The new Grattan Institute report "No quick fix for Australia’s future energy challenge" contains misleading comparisons, flawed analysis and glaring omissions on the vital energy issues confronting Australia.
Firstly the report makes a misleading comparison between the cost of wholesale fossil fuel electricity and the cost of solar photovoltaic electricity which currently competes in the retail electricity market.
We do not expect Coles and Woolworths in their customer facing supermarkets to compete with the prices at the Footscray Wholesale Fruit and Veg market or with grocery wholesaler Metcash. It is completely misleading for the Grattan Institute to ignore the differences between the wholesale and retail markets.
Rooftop Solar photovoltaic has halved in price in the last 24 months. This is a staggering cost reduction and is in stark comparison to rapidly increasing gas prices. And what's more, solar prices will continue to fall if support is reduced in a sustainable manner.
Secondly, the report claims that there are no viable energy storage options for renewable energy.
It ignores solar thermal (Molten Salt Power Towers with integrated thermal storage tanks) that is already commercially deployed in baseload, intermediate and peaking configurations in Spain and under construction at a number of sites in the US. This technology is commercially available, off the shelf and ready for deployment in Australia. Rapid cost reductions have been projected by the International Energy Agency, the US Department of Energy and others.
Furthermore, Renault-Nissan's CEO is claiming that its Li-On battery technology, which can be used with Solar Photovoltaic, could be as low as $190 per kilowatt hour by 2014.

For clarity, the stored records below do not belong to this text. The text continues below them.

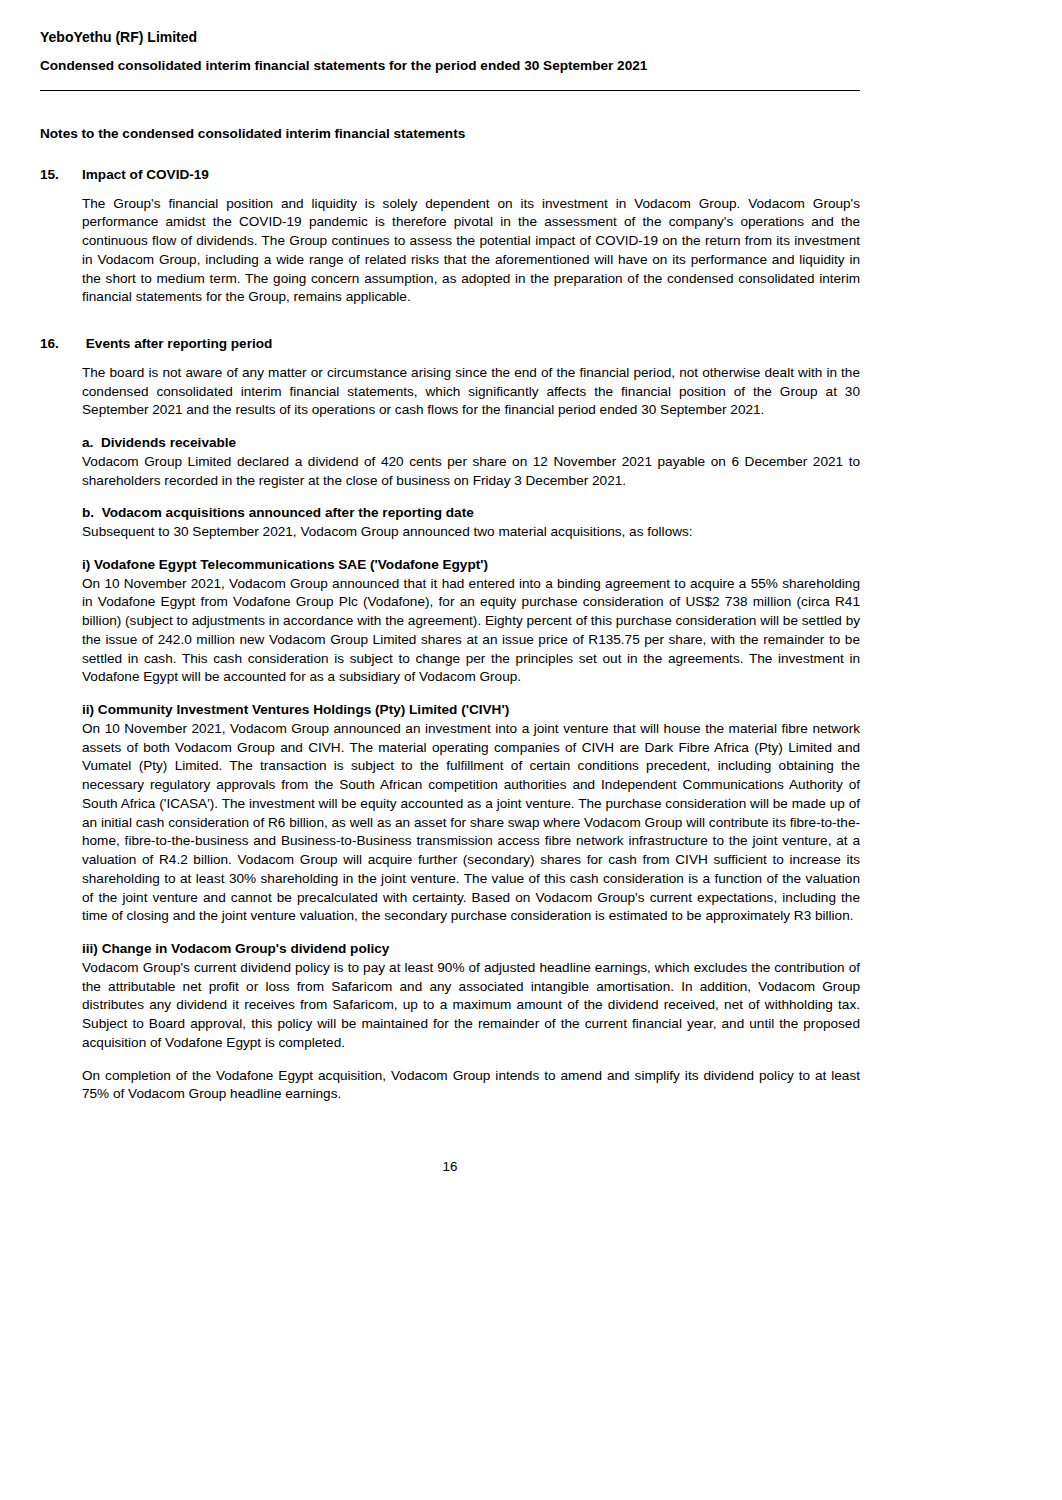YeboYethu (RF) Limited
Condensed consolidated interim financial statements for the period ended 30 September 2021
Notes to the condensed consolidated interim financial statements
15.
Impact of COVID-19
The Group's financial position and liquidity is solely dependent on its investment in Vodacom Group. Vodacom Group's performance amidst the COVID-19 pandemic is therefore pivotal in the assessment of the company's operations and the continuous flow of dividends. The Group continues to assess the potential impact of COVID-19 on the return from its investment in Vodacom Group, including a wide range of related risks that the aforementioned will have on its performance and liquidity in the short to medium term. The going concern assumption, as adopted in the preparation of the condensed consolidated interim financial statements for the Group, remains applicable.
16.
Events after reporting period
The board is not aware of any matter or circumstance arising since the end of the financial period, not otherwise dealt with in the condensed consolidated interim financial statements, which significantly affects the financial position of the Group at 30 September 2021 and the results of its operations or cash flows for the financial period ended 30 September 2021.
a. Dividends receivable
Vodacom Group Limited declared a dividend of 420 cents per share on 12 November 2021 payable on 6 December 2021 to shareholders recorded in the register at the close of business on Friday 3 December 2021.
b. Vodacom acquisitions announced after the reporting date
Subsequent to 30 September 2021, Vodacom Group announced two material acquisitions, as follows:
i) Vodafone Egypt Telecommunications SAE ('Vodafone Egypt')
On 10 November 2021, Vodacom Group announced that it had entered into a binding agreement to acquire a 55% shareholding in Vodafone Egypt from Vodafone Group Plc (Vodafone), for an equity purchase consideration of US$2 738 million (circa R41 billion) (subject to adjustments in accordance with the agreement). Eighty percent of this purchase consideration will be settled by the issue of 242.0 million new Vodacom Group Limited shares at an issue price of R135.75 per share, with the remainder to be settled in cash. This cash consideration is subject to change per the principles set out in the agreements. The investment in Vodafone Egypt will be accounted for as a subsidiary of Vodacom Group.
ii) Community Investment Ventures Holdings (Pty) Limited ('CIVH')
On 10 November 2021, Vodacom Group announced an investment into a joint venture that will house the material fibre network assets of both Vodacom Group and CIVH. The material operating companies of CIVH are Dark Fibre Africa (Pty) Limited and Vumatel (Pty) Limited. The transaction is subject to the fulfillment of certain conditions precedent, including obtaining the necessary regulatory approvals from the South African competition authorities and Independent Communications Authority of South Africa ('ICASA'). The investment will be equity accounted as a joint venture. The purchase consideration will be made up of an initial cash consideration of R6 billion, as well as an asset for share swap where Vodacom Group will contribute its fibre-to-the-home, fibre-to-the-business and Business-to-Business transmission access fibre network infrastructure to the joint venture, at a valuation of R4.2 billion. Vodacom Group will acquire further (secondary) shares for cash from CIVH sufficient to increase its shareholding to at least 30% shareholding in the joint venture. The value of this cash consideration is a function of the valuation of the joint venture and cannot be precalculated with certainty. Based on Vodacom Group's current expectations, including the time of closing and the joint venture valuation, the secondary purchase consideration is estimated to be approximately R3 billion.
iii) Change in Vodacom Group's dividend policy
Vodacom Group's current dividend policy is to pay at least 90% of adjusted headline earnings, which excludes the contribution of the attributable net profit or loss from Safaricom and any associated intangible amortisation. In addition, Vodacom Group distributes any dividend it receives from Safaricom, up to a maximum amount of the dividend received, net of withholding tax. Subject to Board approval, this policy will be maintained for the remainder of the current financial year, and until the proposed acquisition of Vodafone Egypt is completed.
On completion of the Vodafone Egypt acquisition, Vodacom Group intends to amend and simplify its dividend policy to at least 75% of Vodacom Group headline earnings.
16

Thirdly, the report recommends the "elimination" of Feed-in-Tariffs in Australia. Feed-in-Tariffs do not distort the market as suggested by the Grattan Institute and are more effective than a carbon price in deployment of appropriate renewable energy technologies. If Feed in Tariffs were “eliminated”, as suggested by the Grattan Institute, Australia would lose one of only two very successful significant scale zero carbon policies. Last year the Feed-in-Tariffs achieved over $5 billion dollars in new energy investment, more than was spent on any other source.
The Feed-in-Tariffs have also achieved significant lowering of the country's wholesale electricity costs and real reduction in carbon emissions as well as driving down the cost of future installations of the technology through the Merit Order Effect as outlined by the University of Melbourne Energy Institute.
Further to the above three points, it is unreasonable to assert that mapping of renewable resources is the major requirement for renewable deployment – we know where the good wind and sun is, the Bureau of Meteorology has quality data going back decades and this is cross-checked with private and public satellite data. The solar and wind industries are ready to deploy and know where the best resource is, but they need the government to legislate for transmission network extensions to reach it along with the only viable policy option for the job which is the Feed-in-Tariff.
Geothermal and CCS are not, as claimed by the report, natural advantages to Australia. CCS is not a natural advantage to anyone, as it has never been demonstrated anywhere post- or pre-combustion with coal fired or gas fired electricity generation, and many experts around the world agree that it never will.
Geothermal in Australia is a sub-standard form known as ‘enhanced’ geothermal. Those countries which have a natural advantage in geothermal such as New Zealand, US, Iceland etc have conventional geothermal resources. Enhanced geothermal resources such as those found in Australia are highly speculative and will likely never be proven.
For the Grattan Institute to suggest nuclear power as being viable in this country is ridiculous, to say the least. Areva the world's biggest nuclear power plant technology company, has just announced a further year of delays for its Gen III nuclear reactor in Finland.
This is on top of the fact that it is already five years late and after the project has gone $4 billion over costs and forced the exit of the world's 2nd biggest power technology company Siemens as a partner. Areva, now desperate to improve its fortunes, has bought the solar company Ausra and Wind company Multibrid. As Areva has realized, solar and wind projects on the other hand have reliable 2-5 year project timelines, guaranteed output, reliable costs and very little technical risk.
The Grattan Institute’s report fails to acknowledge that in the near term (probable within 3-4 years) solar will be competitive in the market, and in the meantime should be supported by Feed-in-Tariffs. It fails to acknowledge the commercial reality of baseload solar thermal plants that include storage. It fails to acknowledge that Feed-in-Tariffs have been the most successful policy mechanism for reducing technology costs and carbon abatement demonstrated anywhere in the world to date.
The Institute’s fascination with fossil gas (coal seam gas, shale gas and conventional gas) is consistent with the position of Tony Wood's (Grattan, Program Director Energy) former employer Origin Energy, which is set for windfall profits if it can achieve its aims to develop massive coal seam gas resources across the eastern seaboard and is consistent with lead Grattan funder BHP Billiton's business interests which include massive shale gas operations in the US and conventional oil and gas plays in Australia.
Matthew Wright is executive director of Beyond Zero Emissions.